Why Shorai puts out a "premium" product with a price tag to match without this type of protection that even a cheap $20 cordless phone has is beyond comprehension. I get the idea that there's not a lot of real engineering going on over at Shorai. Just measuring of battery compartments and comparison of voltage and amperage requirements of the bikes they need to fit batteries in. You can slap a fancy case onto any kind of Chinese made battery packs and apparently idiots like myself will buy into your marketing.
I'm personally not worried about Battery Tender not having low voltage protection. I guess it is a nice feature to have should you happen to leave your ignition on. Lithium batteries hold charge longer than lead acid. Beside, you can use your standard battery tender should you have to store your bike.
I would go with a new battery and seat. They are much cheaper. Beside, you're the one who said our lives depended on it. What if your get a replacement OEM and same thing happens?
One other thing. OEM batteries all suck. A vehicle manufacturer will go to a battery producer and negotiate the best price. You virtually never get a high quality product that way. The battery maker will cut corners everywhere they can to squeeze by a profit and keep the product barely near the quality threshold that the manufacturer will put up with before it makes sense to look for a new vendor.
Consider yourself lucky really. New MV Agusta's are shipped with a new battery that's so bad that they often fail within a month of the bike being delivered to the customer.
Look on the MV forums for owners belly aching about how their "italian exotica" (which is easily outrun by any RR in rain mode) won't start and how they expect so much better with how much they paid.

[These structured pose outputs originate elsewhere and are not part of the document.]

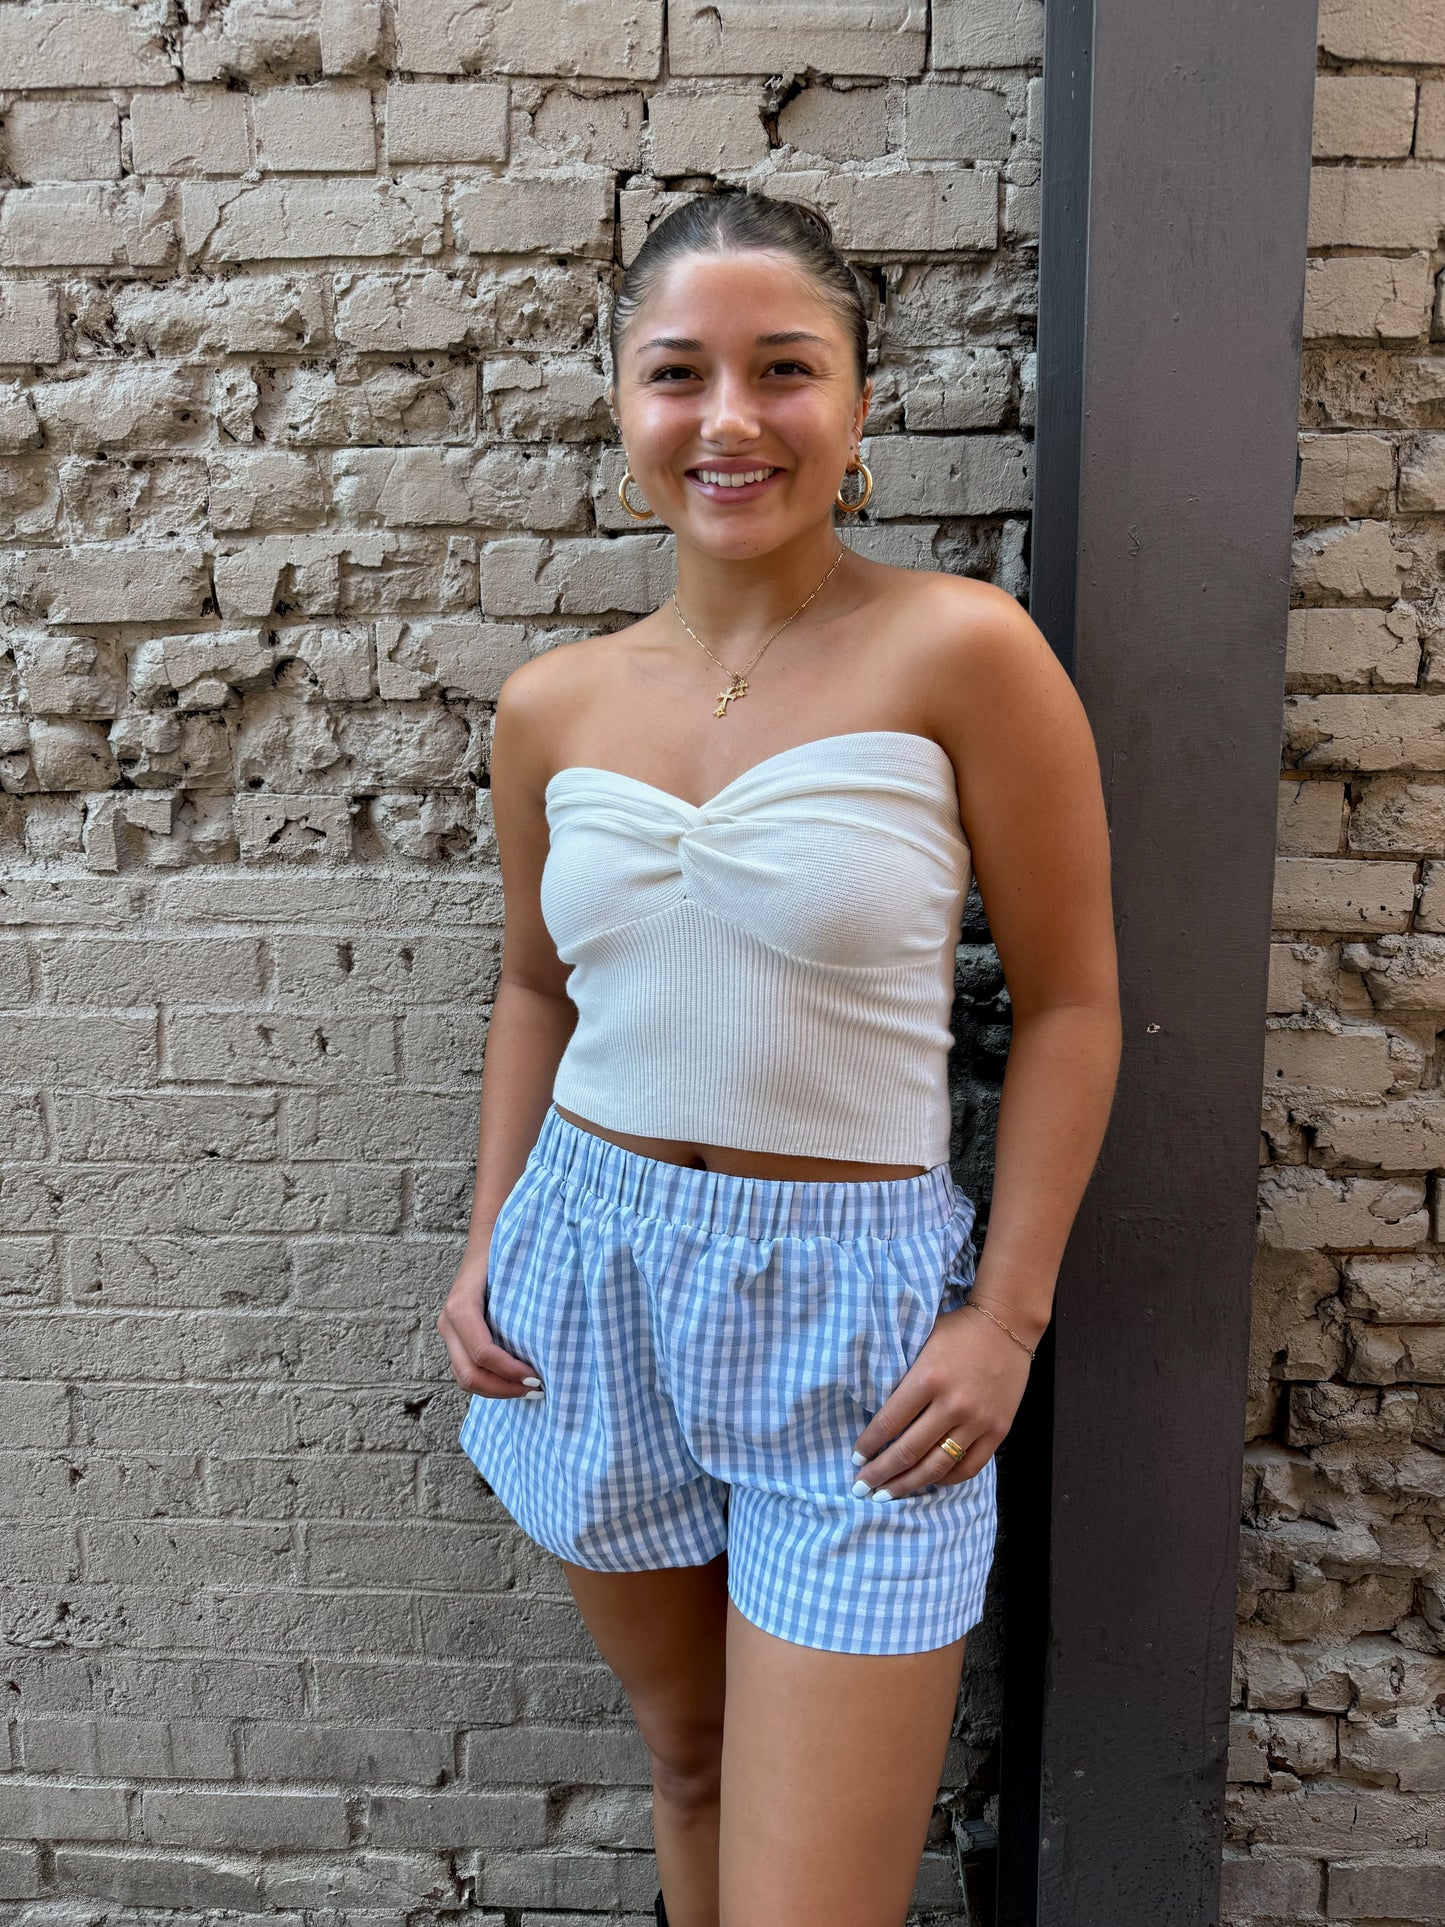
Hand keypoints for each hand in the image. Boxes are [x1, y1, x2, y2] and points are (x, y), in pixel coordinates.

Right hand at [436, 1245, 544, 1400]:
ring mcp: (448, 1331)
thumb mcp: (514, 1274)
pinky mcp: (454, 1337)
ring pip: (464, 1378)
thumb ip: (522, 1304)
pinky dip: (489, 1381)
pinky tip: (513, 1381)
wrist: (486, 1237)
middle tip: (536, 1390)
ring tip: (527, 1390)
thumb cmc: (505, 1253)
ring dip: (495, 1390)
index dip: (509, 1372)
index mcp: (461, 1307)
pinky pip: (466, 1369)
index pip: (483, 1353)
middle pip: (468, 1375)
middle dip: (503, 1389)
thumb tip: (554, 1337)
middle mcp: (448, 1323)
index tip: (538, 1377)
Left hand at [849, 1300, 1032, 1499]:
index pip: (889, 1422)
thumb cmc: (958, 1331)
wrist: (1007, 1324)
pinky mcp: (998, 1430)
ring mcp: (978, 1420)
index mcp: (928, 1379)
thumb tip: (879, 1416)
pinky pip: (970, 1467)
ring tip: (888, 1495)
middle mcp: (952, 1404)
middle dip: (881, 1473)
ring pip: (937, 1466)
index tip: (856, 1457)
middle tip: (862, 1487)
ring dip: (908, 1484)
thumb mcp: (921, 1345)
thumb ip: (904, 1380)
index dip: (869, 1444)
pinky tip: (930, 1482)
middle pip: (908, 1451)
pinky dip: (947, 1479)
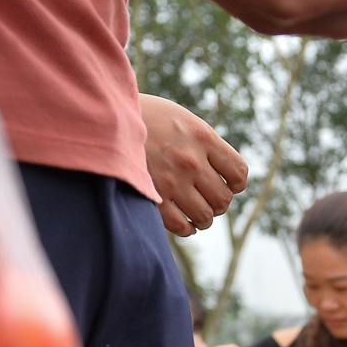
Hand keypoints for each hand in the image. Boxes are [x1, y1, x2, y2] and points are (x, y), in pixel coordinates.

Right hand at [139, 95, 247, 235]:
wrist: (107, 117)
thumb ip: (205, 144)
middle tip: (208, 199)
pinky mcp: (152, 196)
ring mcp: (171, 180)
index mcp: (202, 137)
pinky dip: (187, 229)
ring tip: (197, 213)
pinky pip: (181, 226)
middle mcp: (190, 160)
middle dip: (219, 203)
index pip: (239, 173)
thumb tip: (224, 175)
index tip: (228, 184)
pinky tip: (185, 223)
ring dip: (205, 218)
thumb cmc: (148, 118)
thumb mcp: (183, 120)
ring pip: (205, 216)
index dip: (236, 184)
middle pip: (223, 199)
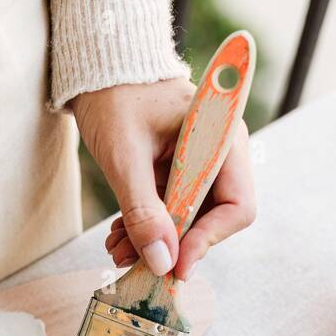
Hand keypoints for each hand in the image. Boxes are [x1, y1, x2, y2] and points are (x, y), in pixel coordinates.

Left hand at [71, 78, 255, 280]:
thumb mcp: (125, 158)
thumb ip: (143, 211)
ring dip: (155, 242)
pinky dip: (147, 227)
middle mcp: (218, 154)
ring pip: (188, 219)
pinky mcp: (178, 172)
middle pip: (213, 219)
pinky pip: (171, 210)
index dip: (208, 240)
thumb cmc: (114, 99)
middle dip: (174, 246)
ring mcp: (198, 164)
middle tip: (133, 262)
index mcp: (221, 139)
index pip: (237, 206)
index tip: (175, 266)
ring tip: (117, 250)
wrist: (98, 69)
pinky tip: (119, 236)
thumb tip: (162, 261)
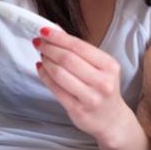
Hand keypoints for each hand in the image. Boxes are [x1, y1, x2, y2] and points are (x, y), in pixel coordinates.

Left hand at [35, 27, 137, 144]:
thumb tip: (57, 30)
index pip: (79, 46)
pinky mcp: (77, 110)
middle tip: (39, 42)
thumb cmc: (104, 88)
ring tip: (41, 55)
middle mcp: (102, 82)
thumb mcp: (100, 66)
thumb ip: (79, 49)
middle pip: (68, 59)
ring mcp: (90, 98)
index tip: (45, 30)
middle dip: (49, 48)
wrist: (111, 119)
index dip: (59, 37)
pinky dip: (45, 76)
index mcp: (109, 66)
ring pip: (60, 74)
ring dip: (46, 61)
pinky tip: (41, 69)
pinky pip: (56, 90)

Should have bought an RR. Cheaper faster and better built.
The original battery in my 2014 is fine. It's a street bike so I don't mind carrying the lead weight. I have to say the MV battery is safer. It prevents the bike from starting all together and prevents the issue from happening in the first place.
lol, but I would be dead or very hurt if I did not save it on the street. Or even worse if it happened on the track. I'm gonna contact BMW dealership to see what they have to say about this. @sro I believe you, I called BT before I saw your reply. Looks like Battery Tender is the way to go. I agree low voltage protection is nice to have, but won't affect me as much.
On the flip side of that it was a good learning experience. I won't buy another lithium battery without low voltage protection. Only took me 3 times to finally figure that out.
I spoke to service manager at my dealership. He said there is only one case in the shop with terminals failing. It's covered under warranty but needs to be filed under battery malfunction not just cracked terminal. He said the spacer on top of the battery that most likely causes it to move and crack terminals. He does not know why the battery is allowed to move around and why BMW did not secure it in place.
He said lithium is fine only on RR. Most other BMW bikes (r nine, GS, XR, etc...) have issues with lithium and suggested not using such battery on those bigger bikes. He reused to recommend a specific lithium battery brand because it's not approved by BMW. But it won't void warranty if I bought one. I'm going to get my dashboard replaced, I asked him to keep a spare battery for me in case I did not get a lithium one.